Washington / Bruxelles — Les États-Unis ont franchi un nouveau cap dans leur bras de fer avec l’Union européenne. Mardi 23 décembre, l’administration Trump a annoncé l’interdiction de séjour sur le territoire américain de cinq personnalités européennes engagées dans la régulation des grandes plateformes numériques et la lutte contre la désinformation. Parmi elles figure le Français Thierry Breton, ancien commissaire européen au Marché intérieur.

Selon le département d’État américain, ces responsables se rendraient coupables d’« actes de censure » nuisant aux intérêts et à la liberté d’expression des États-Unis.

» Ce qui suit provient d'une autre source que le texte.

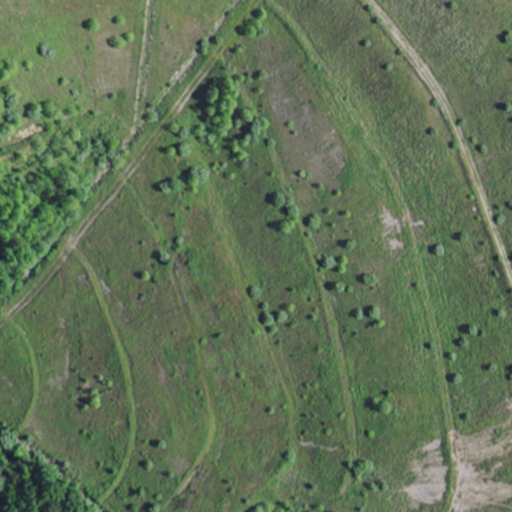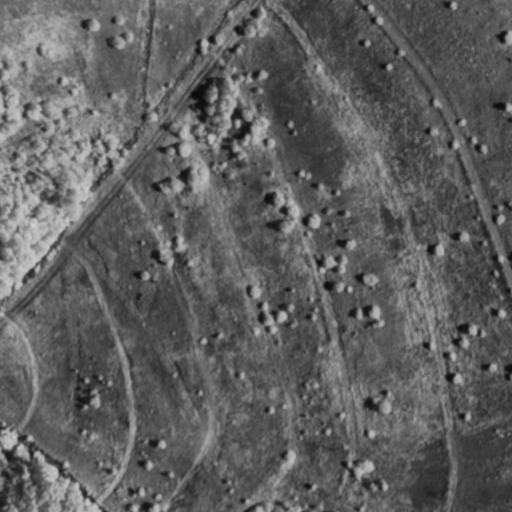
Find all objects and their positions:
quarry: (255, 255)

Une décision inédite, lourde de conséquences diplomatiques, qui illustre la radicalisation du conflit transatlantique autour du contrôle des géants du numérique.

Washington dénonce une « censure extraterritoriale »

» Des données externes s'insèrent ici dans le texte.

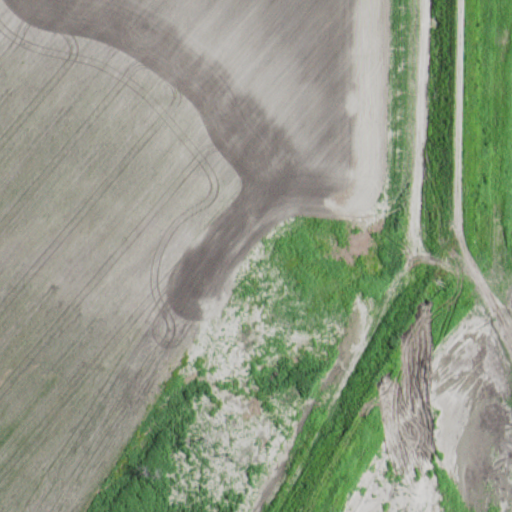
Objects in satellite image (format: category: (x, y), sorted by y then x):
road: (417, 77)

« Depuis trop longtemps, des idéologues européens mènent des actions concertées pour contraindre les plateformes américaines à sanctionner des opinions américaines », a accusé le secrétaire d’État Marco Rubio sur le réseau X. Pour l’administration Trump, les règles européennes sur la modération des contenus constitueraient une atteinte directe au premier amendement et à la souveraineté numérique américaine.

Les cinq personnalités sanctionnées sont désormais interdites de séjour aux États-Unis, une mesure rare visant des responsables européens de premier plan. Outre Thierry Breton, la liste comprend des figures d’ONG actives contre la désinformation et les discours de haine au Royaume-Uni et en Allemagne, notamment Imran Ahmed (CCDH), Clare Melford (GDI), Anna-Lena von Hodenberg et Josephine Ballon (HateAid).

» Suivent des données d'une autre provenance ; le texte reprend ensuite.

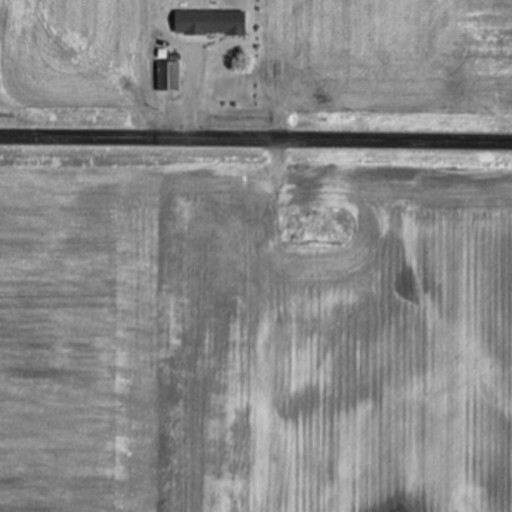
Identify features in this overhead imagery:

Thierry Breton évoque un « vent de maccarthysme »

Ancien architecte du Digital Services Act (DSA), la législation européenne qui encadre les grandes plateformes, Thierry Breton a vivement réagi. « Un vent de maccarthysme souffle aujourd’hui aux États-Unis », a-t-il dénoncé, en référence à la chasse aux sorcières anticommuniste des années 1950.

Rappelant que le DSA a été adopté démocratiquement par le Parlement européen et approuvé à l’unanimité par les 27 États membres, l’ancien commissaire a lancé un message direct à Washington : « La censure n’est pas là où vous le pensez ».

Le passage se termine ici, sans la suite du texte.